··· Zu prüfender Text ···
So, nachdem der Rahmen ja verschickt ist müsste er diese Woche noch kommen.
Von was genau soll ich denn dann Fotos machen, damit ihr mir sagen könnt was es für ein Rahmen ist bzw. ob das ne Fälschung ist was ich jetzt mal nicht hoffe,
denn ein Billiger GT-Rahmen wäre auch ok.

Ich schätze mal auf alle Fälle die nummer auf der unterseite der Tretlager im Rahmen.
und was noch?


----------



## Kruko (22. Februar 2012)

Lies einfach hier mal und schau Dir die Fotos an. So muss Dein "Hinterteil" auch aussehen. 

http://www.mtb-news.de/forum/showthread.php?t=401710&highlight=gt+badges


----------



## Rahbari (22. Februar 2012)
··· Angezeigte Einträge ···
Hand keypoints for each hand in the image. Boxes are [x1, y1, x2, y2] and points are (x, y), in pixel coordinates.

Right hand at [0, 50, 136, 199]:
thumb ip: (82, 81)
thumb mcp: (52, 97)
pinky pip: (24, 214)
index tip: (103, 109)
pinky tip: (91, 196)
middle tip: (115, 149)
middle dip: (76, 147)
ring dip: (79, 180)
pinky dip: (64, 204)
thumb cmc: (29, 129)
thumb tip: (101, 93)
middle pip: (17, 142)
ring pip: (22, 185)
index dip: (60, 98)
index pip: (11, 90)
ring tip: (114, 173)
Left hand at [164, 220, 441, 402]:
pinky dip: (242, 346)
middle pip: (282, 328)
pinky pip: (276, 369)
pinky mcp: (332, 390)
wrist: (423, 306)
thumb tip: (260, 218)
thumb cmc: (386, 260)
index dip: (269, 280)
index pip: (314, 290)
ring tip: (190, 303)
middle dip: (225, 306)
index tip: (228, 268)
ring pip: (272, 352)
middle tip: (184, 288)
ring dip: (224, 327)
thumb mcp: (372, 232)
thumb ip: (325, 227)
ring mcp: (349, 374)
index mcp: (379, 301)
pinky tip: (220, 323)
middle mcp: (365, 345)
···
→ Deine Aufgabe
Schreib bitte den Forumsauszug zum GT-Rahmen vollständig und ohne jede Änderung ab. Die Zeilen haben mit dem Forumsauszug zum GT-Rahmen nichts zu tun.

→ Lösung zur Aufgabe
So, nachdem der Rahmen ja verschickt ist müsste er diese Woche noch kommen.
Von was genau soll ich denn dann Fotos machen, damit ihr mir sagen könnt was es für ein Rahmen ist bzw. ob das ne Fälschung ist was ich jetzt mal nicht hoffe,
denn ein Billiger GT-Rahmen wäre auch ok.

Ich schätze mal auf alle Fälle die nummer auf der unterseite der Tretlager im Rahmen.
und was noch?


----------



## Kruko (22. Februar 2012)

Lies einfach hier mal und schau Dir die Fotos an. So muss Dein "Hinterteil" auch aussehen. 

http://www.mtb-news.de/forum/showthread.php?t=401710&highlight=gt+badges


----------



## Rahbari (22. Februar 2012)